REPUBLIKA.CO.ID, JAKARTA -- Sebelum memberlakukan praktik hukum kebiri, pemerintah harusnya mempertimbangkan aspek filosofis, yuridis, dan sosiologis.
Dalam membuat sebuah peraturan, tiga hal tersebut minimal harus diperhitungkan agar pelaksanaannya tidak bertabrakan dengan aspek-aspek yang ada di masyarakat Indonesia.
“Kalau membuat peraturan jangan hanya sekadar nyontek negara lain harus ada landasannya. Kalau cocok ya tidak apa-apa. Nah kalau tidak, apa jaminannya ini bisa berjalan baik,” ucap Ketua Komisi VIII DPR RI dari Fraksi PAN, Saleh Partaonan Daulay kepada Republika.co.id,” Kamis (22/10).

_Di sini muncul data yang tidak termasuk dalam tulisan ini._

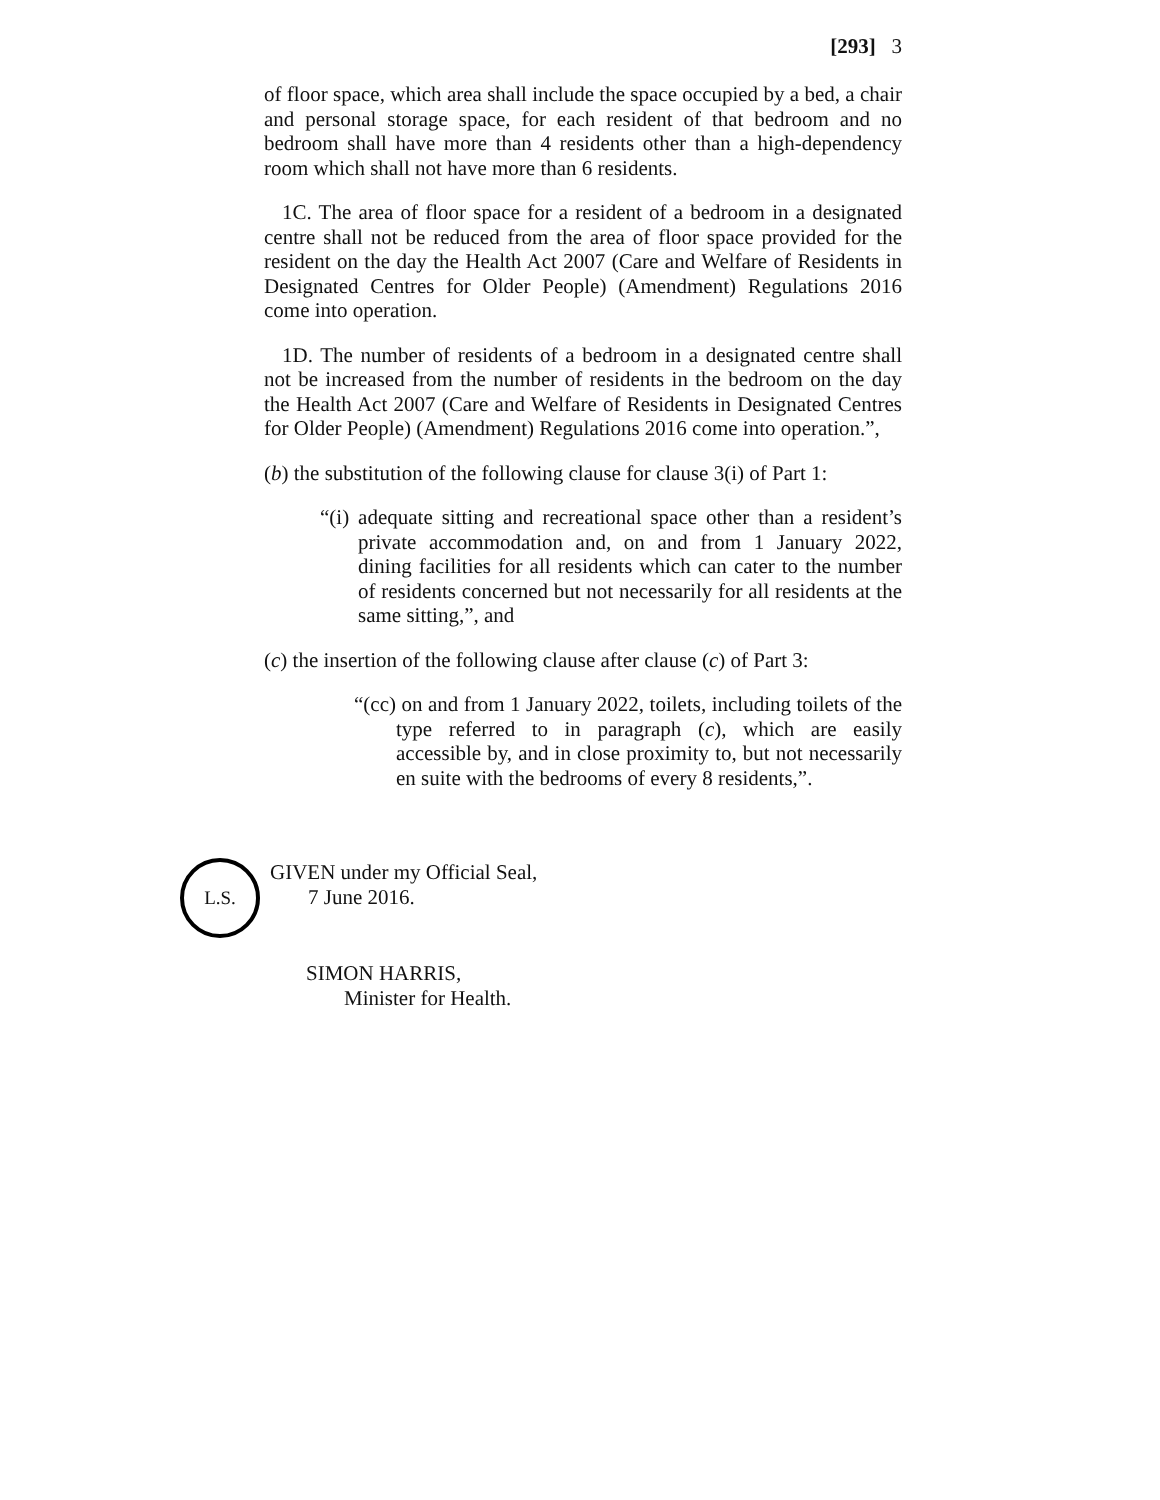[293] 3
of floor space, which area shall include the space occupied by a bed, a chair and personal storage space, for each resident of that bedroom and no bedroom shall have more than 4 residents other than a high-dependency room which shall not have more than 6 residents.
1C. The area of floor space for a resident of a bedroom in a designated centre shall not be reduced from the area of floor space provided for the resident on the day the Health Act 2007 (Care and Welfare of Residents in Designated Centres for Older People) (Amendment) Regulations 2016 come into operation.
1D. The number of residents of a bedroom in a designated centre shall not be increased from the number of residents in the bedroom on the day the Health Act 2007 (Care and Welfare of Residents in Designated Centres for Older People) (Amendment) Regulations 2016 come into operation.”,
(b) the substitution of the following clause for clause 3(i) of Part 1:
“(i) adequate sitting and recreational space other than a resident’s private accommodation and, on and from 1 January 2022, dining facilities for all residents which can cater to the number of residents concerned but not necessarily for all residents at the same sitting,”, and
(c) the insertion of the following clause after clause (c) of Part 3:
“(cc) on and from 1 January 2022, toilets, including toilets of the type referred to in paragraph (c), which are easily accessible by, and in close proximity to, but not necessarily en suite with the bedrooms of every 8 residents,”.
L.S.
GIVEN under my Official Seal,
7 June 2016.
SIMON HARRIS,
Minister for Health.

Amerika Serikat (AS) sudah menerapkan hukuman kebiri. Hanya saja kebiri yang dilakukan negeri Paman Sam tersebut tidak bertujuan menghilangkan libido seksual, melainkan hanya untuk menguranginya saja. Lagi pula sebelum hukuman itu dilakukan, pemerintah setempat menanyakan lebih dulu ke terdakwa apakah bersedia dihukum kebiri atau tidak.
Jika seseorang sudah diputus hasrat seksualnya, nanti setelah kembali ke masyarakat bukan berarti tidak mungkin terganggu psikologinya.
“Bisa jadi orang tersebut malah melakukan tindakan lain yang lebih keji seperti mengurung atau menyiksa fisik si anak,” kata dia.
Saleh yakin pelaku kekerasan seksual pada anak adalah orang-orang ‘sakit’, yang terganggu psikologisnya. Menurut dia, ada alternatif lain yang lebih tepat daripada kebiri yakni memberikan bimbingan konseling khusus pada pelaku kekerasan seksual anak.
“Karena dari sisi psikis, penyakit ini bisa disembuhkan lewat terapi,” ujarnya. Apabila perpu kebiri keluar, Saleh menilai pemerintah dalam melakukan perlindungan terhadap anak hanya mengedepankan aspek responsif dan bukan komprehensif.